The motive of using logarithmic scale is to find the occurences of words in both Agile and Scrum book. We can see there are quite lot of common words in both the books. The word Software has appeared higher number of times in book 1 than in book 2. Similarly for the other words.
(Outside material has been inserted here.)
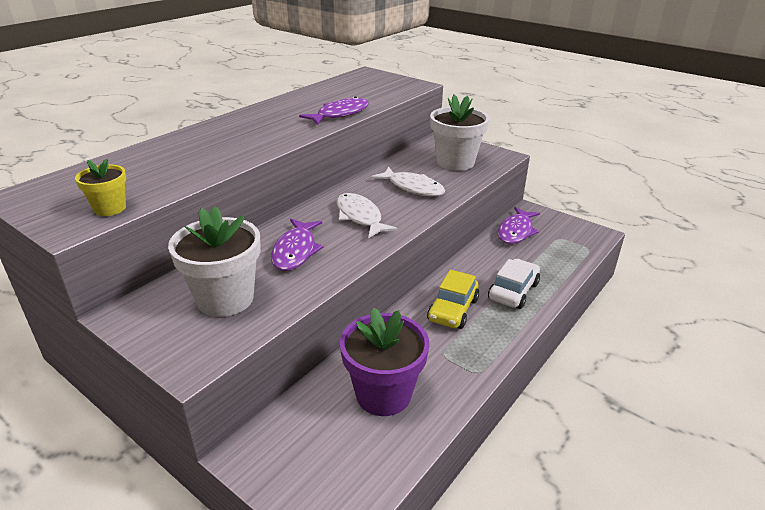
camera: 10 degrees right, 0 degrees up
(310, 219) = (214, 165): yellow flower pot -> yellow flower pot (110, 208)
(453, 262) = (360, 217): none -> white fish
In this graph, I've taken only the first 30 frequently used words instead of displaying all to avoid congestion

In [None]:
#Step 07 -- Exploratory Data Analysis
#2 -- Comparing 15 frequent words from Agile and Scrum file

import matplotlib.pyplot as plt
plt.style.use('ggplot')
%matplotlib inline
bar_width = 0.5

# Graph for Book 1
plt.subplots(figsize=(10,5))
plt.bar(book2FirstVal.take(15),book2SecondVal.take(15),bar_width, align='center', color='C0')
plt.xticks(rotation=45, ha="right",fontsize=12)
plt.xlabel('Frequent Words')
plt.ylabel('Count')
plt.title('Scrum Handbook Graph')

# Graph for Book 2
plt.subplots(figsize=(10,5))
plt.bar(book1FirstVal.take(15),book1SecondVal.take(15),bar_width, align='center', color='C0')
plt.xticks(rotation=45, ha="right",fontsize=12)
plt.xlabel('Frequent Words')
plt.ylabel('Count')
plt.title('Agile Handbook Graph')
plt.show()

## ANALYSIS

### SCRUM HANDBOOK

The first bar chart illustrates top 15 frequently used words in Scrum Handbook. It is evident that only three words(**Scrum,team,product**) has occurred more than 230 times while rest of the words are in the range of 50-150. 

### AGILE 

The second bar chart depicts the occurrences of top 15 frequently used words in Agile file. It is crystal clear that the word **Software** has appeared 850 times which is four times the average occurences of other words. This implies, there are many words in Agile file compared to Scrum handbook file.